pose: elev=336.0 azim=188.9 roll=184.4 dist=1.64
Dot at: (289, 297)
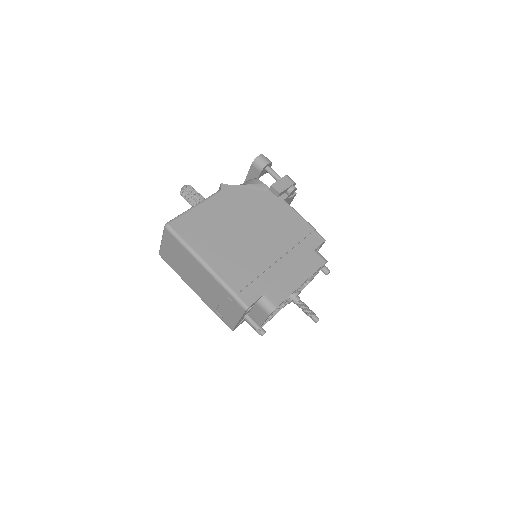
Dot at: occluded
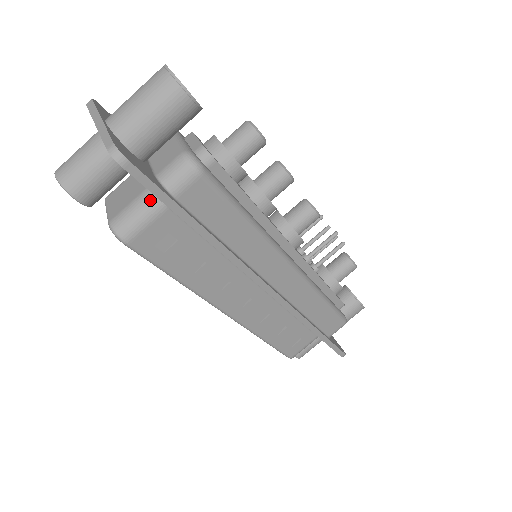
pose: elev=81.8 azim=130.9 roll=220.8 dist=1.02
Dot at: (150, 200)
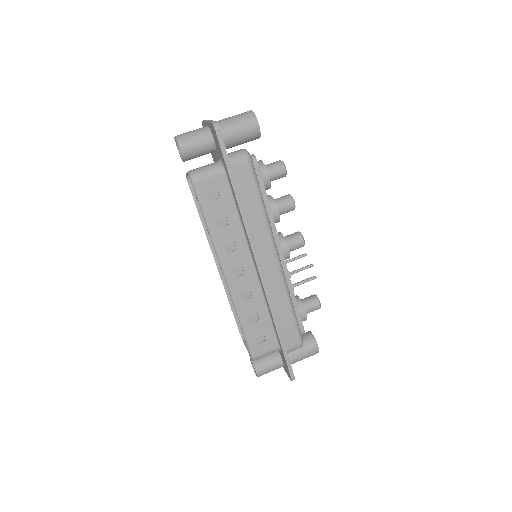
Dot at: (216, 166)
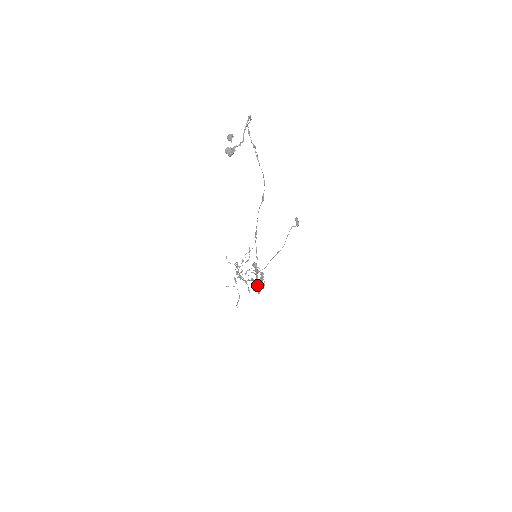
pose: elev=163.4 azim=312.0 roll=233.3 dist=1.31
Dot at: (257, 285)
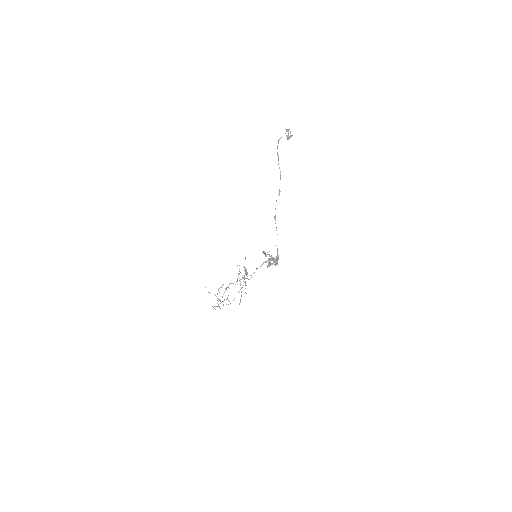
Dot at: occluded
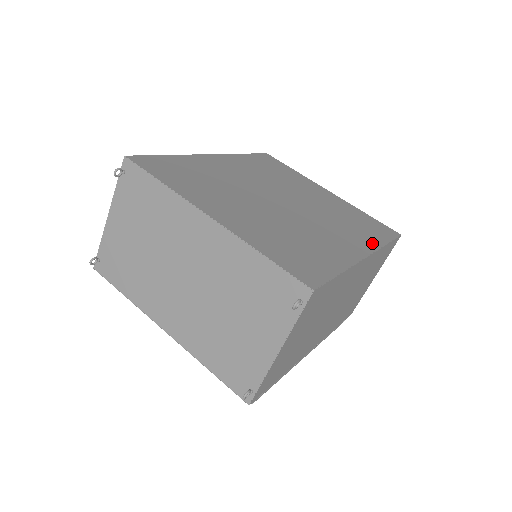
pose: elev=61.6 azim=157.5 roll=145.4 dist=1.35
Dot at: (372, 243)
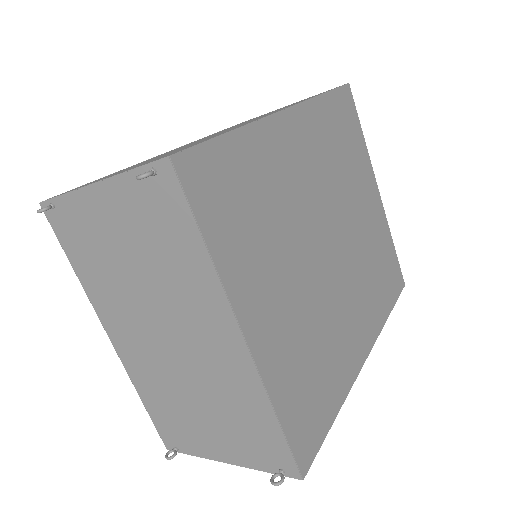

Exercise prompt:
Rewrite the entire listing above, substituting "camera" for every "pose" and keeping everything else the same. Leave the pictures out.

Task answer:
camera: elev=336.0 azim=188.9 roll=184.4 dist=1.64
Dot at: (289, 297)
Dot at: occluded
camera: elev=81.8 azim=130.9 roll=220.8 dist=1.02
Dot at: (150, 200)
Dot at: (216, 166)
camera: elev=163.4 azim=312.0 roll=233.3 dist=1.31
Dot at: (257, 285)
Dot at: occluded
camera: elev=61.6 azim=157.5 roll=145.4 dist=1.35
Dot at: (372, 243)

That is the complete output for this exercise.